**Exercise goal**
Copy the material word for word, from the line containing "At which label" through the end of the material.

Chart comprehension data:
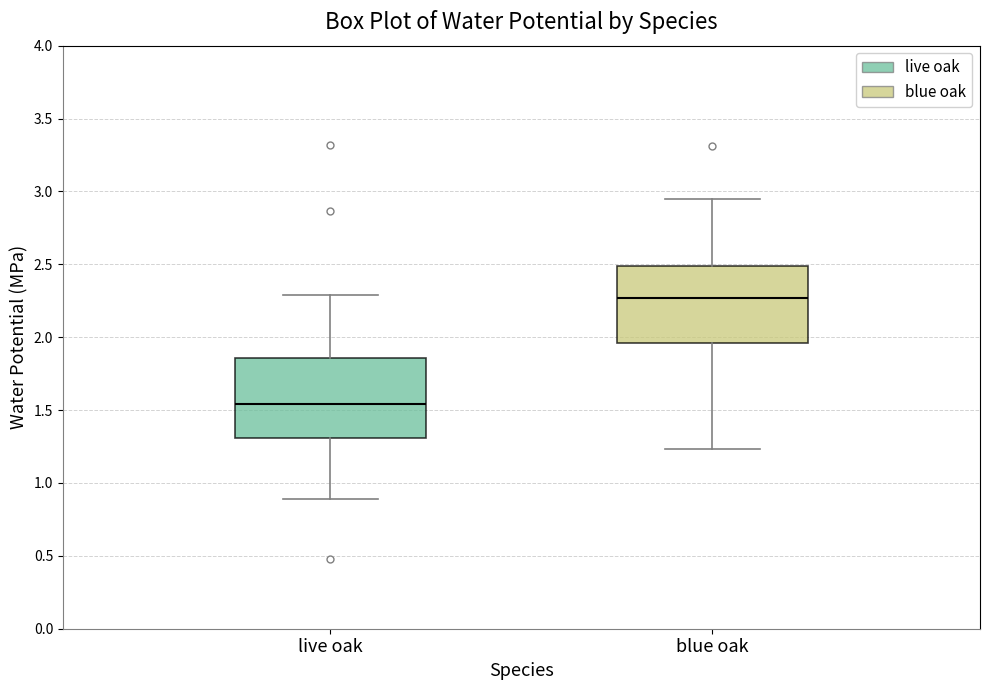

Reading left to right, read every box against the y-axis: the position of its median line, the range the box covers, and the ends of its whiskers. The values are not printed on the chart, so give them approximately, as read against the axis.

live oak: median 1.55, box 1.30 to 1.85, whiskers 0.90 to 2.30
blue oak: median 2.25, box 1.95 to 2.50, whiskers 1.25 to 2.95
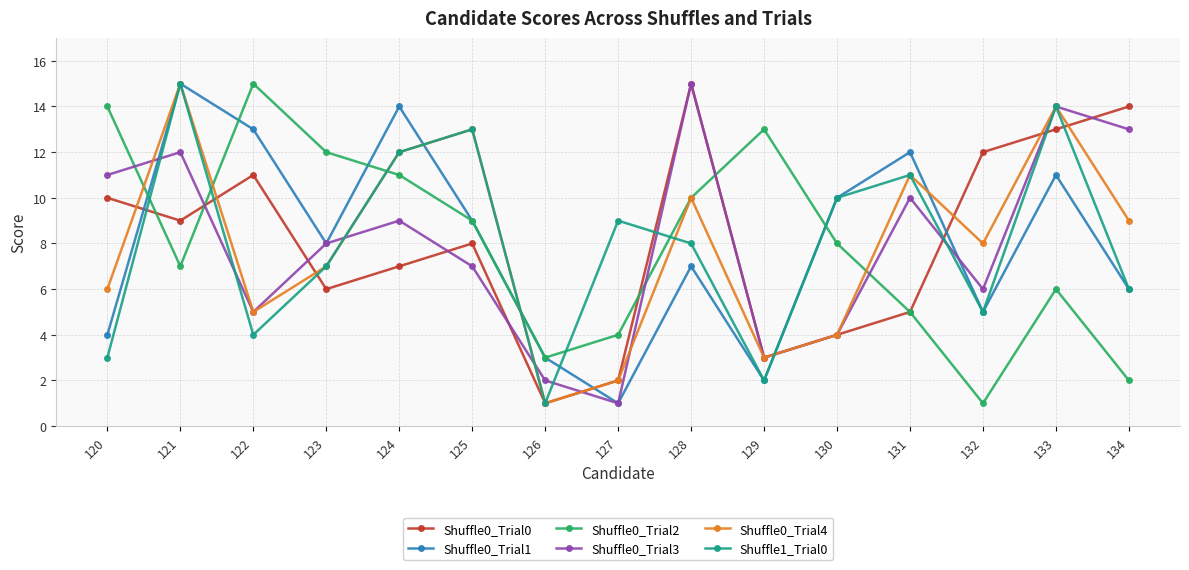

At which label does Shuffle1_Trial0 first exceed 8?

121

**Problem solution**
At which label does Shuffle1_Trial0 first exceed 8?

121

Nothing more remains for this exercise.